I am not a resident of Cedar Falls and have no input into the city’s safety programs – and neither should the Iowa legislature. I understand maximizing resources and operating within budgetary constraints.  I have seen data-driven presentations and understand many decisions are made based on those data.  I know, at times, data does not always tell the entire picture.  I am painfully aware that numbers and finances should not solely drive decisions regarding public or crew safety or mariners in distress.  At times, exercising authority and practicing leadership requires those leaders to make difficult decisions.  Decisions define sound leadership.

 

The accident happened during routine operations while the crew repositioned navigational buoys on the cutter’s deck. This was an evolution the crew did every buoy trip.  While moving the crane, a large object broke free and fell to the deck, striking the sailor’s leg.  Six inches to the right would have resulted in a catastrophic accident.

 

The ship conducted this mission every winter, placing specialized ice buoys to mark a critical waterway that required in-depth planning and timing.  Just as we started this ice season, the district command center diverted the cutter for a search and rescue case.  We searched an area for three days in significant weather that physically wore on the crew.  Not finding who or what you are looking for impacts a crew.  After completing multiple searches, the district released the cutter, and we returned to homeport.  After one day, we resumed the ice buoy mission.  It was the morning we restarted with the ice buoys that the mishap happened.

 

The Coast Guard has 11 statutory missions that range from law enforcement to environmental protection to maintaining the nation’s waterways and a host of others.  The service expected its cutters a multi-mission readiness posture.  The ship specialized in maintaining ocean-going buoys but routinely performed search and rescue, enforced fisheries laws, conducted migrant interdiction operations, and had dedicated equipment aboard for oil spill response.  The crew maintained qualifications in damage control, navigation, engineering, small-boat operations, and others in addition to mission-specific training.  I was proud of the crew and what they did on a daily basis; perhaps too proud.  Admiral James Loy, the 21st Coast Guard Commandant, often talked about the “curse of Semper Paratus” (the service’s motto, Always Ready).  The Coast Guard was a multi-mission organization with limited resources and prided itself in accomplishing those 11 disparate missions.

 

I will never know if the decision to resume buoy operations so quickly after a search resulted in my crew member's injury.  And that is the point.

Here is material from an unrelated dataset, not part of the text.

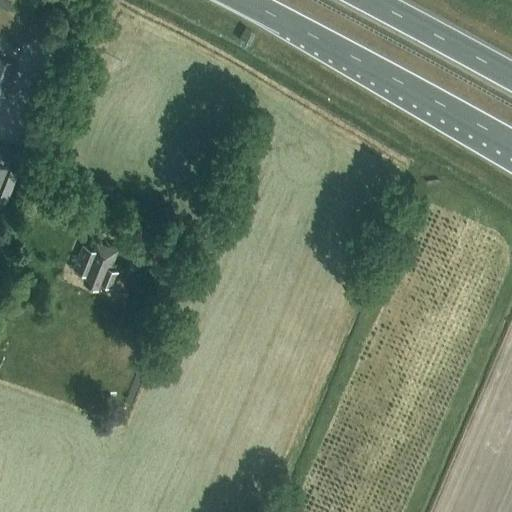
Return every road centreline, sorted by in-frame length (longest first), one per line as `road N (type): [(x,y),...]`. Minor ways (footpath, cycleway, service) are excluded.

I do not know.  At that moment, I felt my crew could quickly switch from search and rescue to ice buoy operations. When is the price too high to be multi-mission?  When one person is injured, or two people, or more?  What if something worse happened?  That call was devastating, and I would not want to make one again, or worse, tell a person their loved one perished during an operation.  Leadership requires the ability to apply lessons from the “Curse of Semper Paratus” rather than decide based on a timeline or budget.